Can you rewrite the records, starting with the line with "country: HU" and going on through the line with "latitude: 12.4471", replacing "city" with "town" and leaving everything else unchanged? Leave out the pictures.

'''

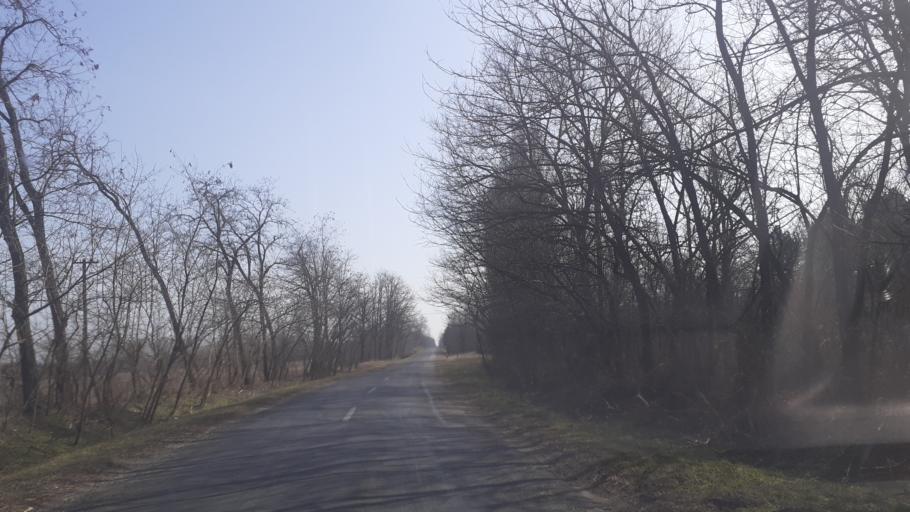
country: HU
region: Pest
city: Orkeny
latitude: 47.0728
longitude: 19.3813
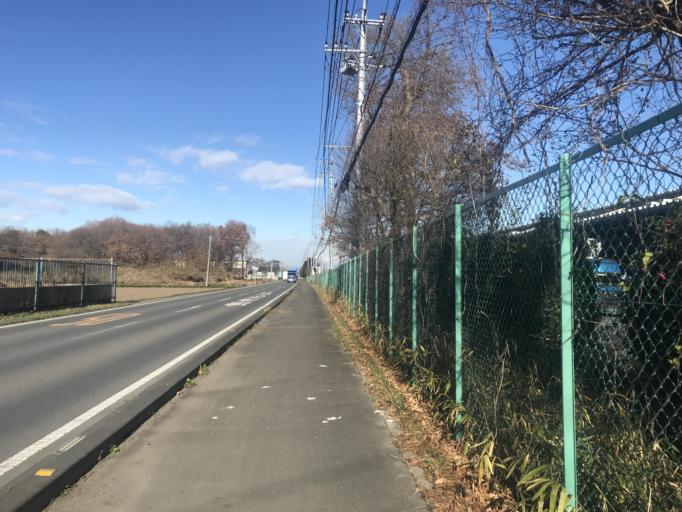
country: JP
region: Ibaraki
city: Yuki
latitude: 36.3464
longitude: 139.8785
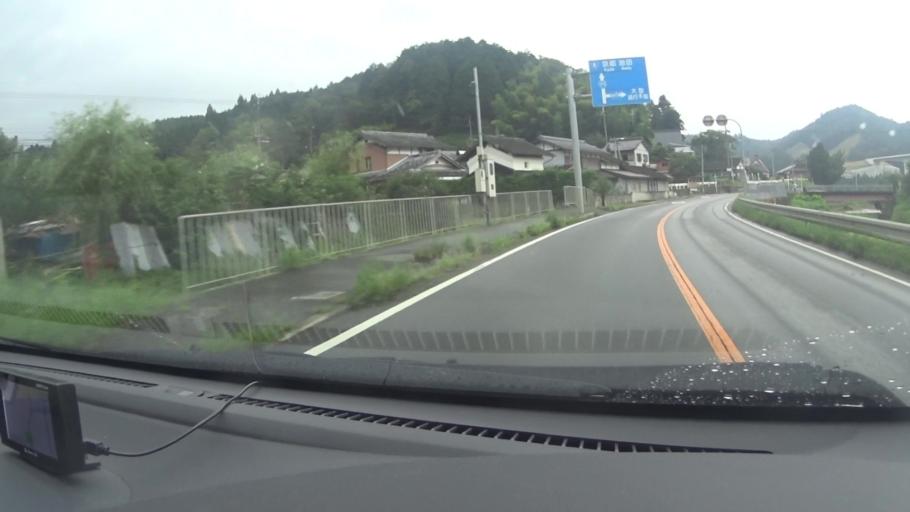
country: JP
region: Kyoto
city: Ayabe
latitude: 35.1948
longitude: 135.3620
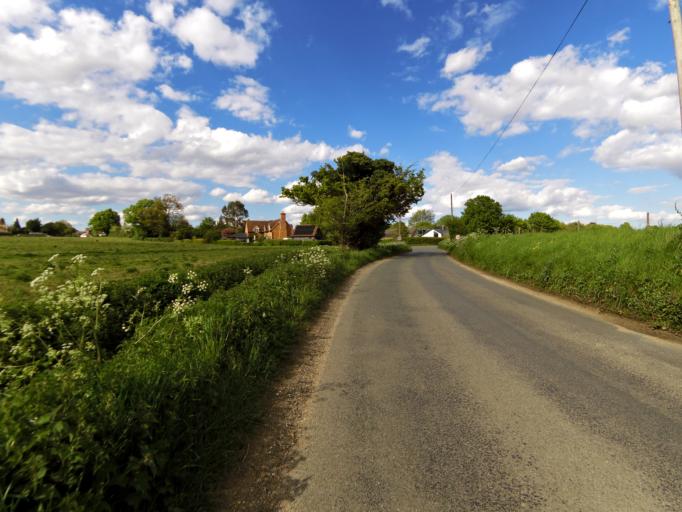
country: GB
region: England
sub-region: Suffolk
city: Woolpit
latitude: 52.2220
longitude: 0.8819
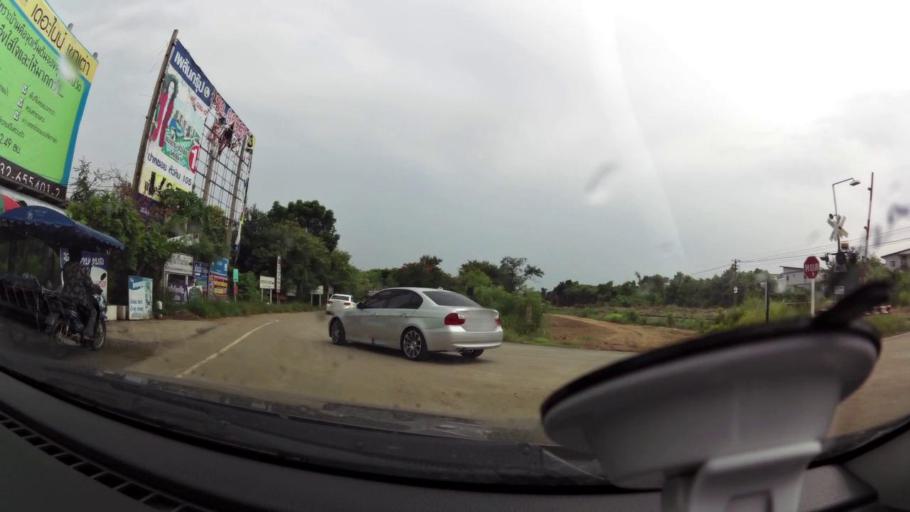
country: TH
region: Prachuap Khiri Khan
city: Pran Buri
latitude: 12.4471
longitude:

'''
'''

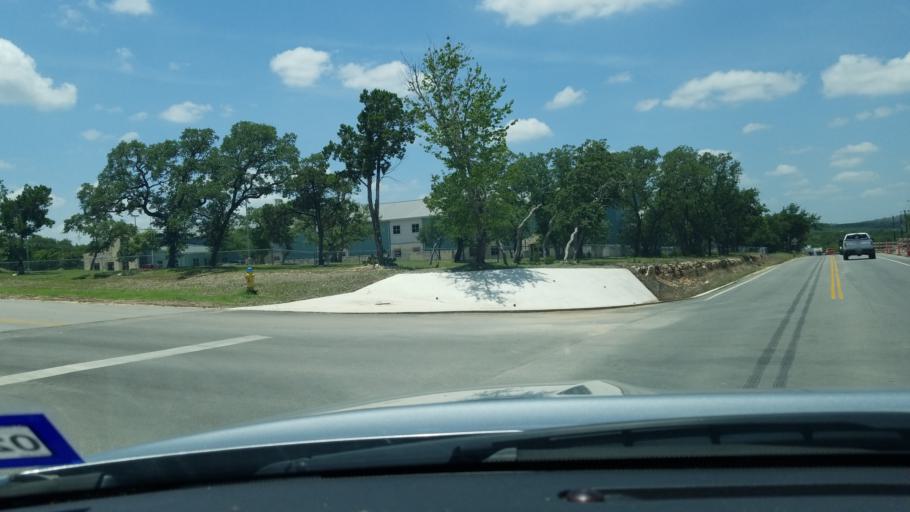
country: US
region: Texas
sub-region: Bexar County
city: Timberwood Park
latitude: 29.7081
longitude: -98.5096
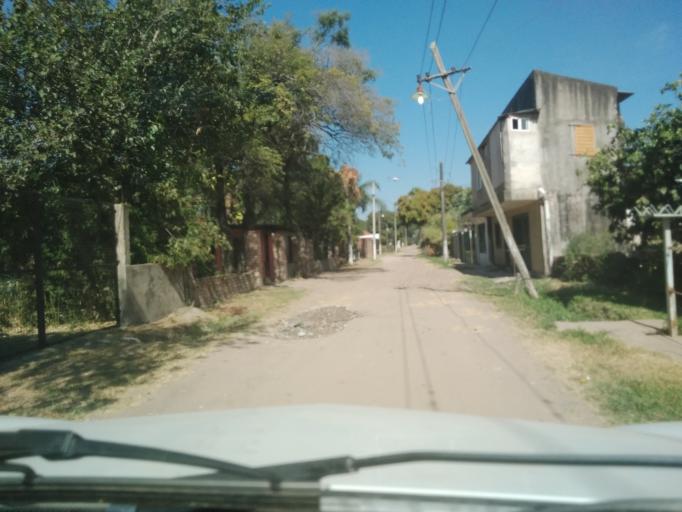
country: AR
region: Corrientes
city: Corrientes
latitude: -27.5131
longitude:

'''

[Solution]
country: HU
region: Pest
town: Orkeny
latitude: 47.0728
longitude: 19.3813
country: JP
region: Ibaraki
town: Yuki
latitude: 36.3464
longitude: 139.8785
country: JP
region: Kyoto
town: Ayabe
latitude: 35.1948
longitude: 135.3620
country: GB
region: England
sub-region: Suffolk
town: Woolpit
latitude: 52.2220
longitude: 0.8819
country: TH
region: Prachuap Khiri Khan
town: Pran Buri
latitude: 12.4471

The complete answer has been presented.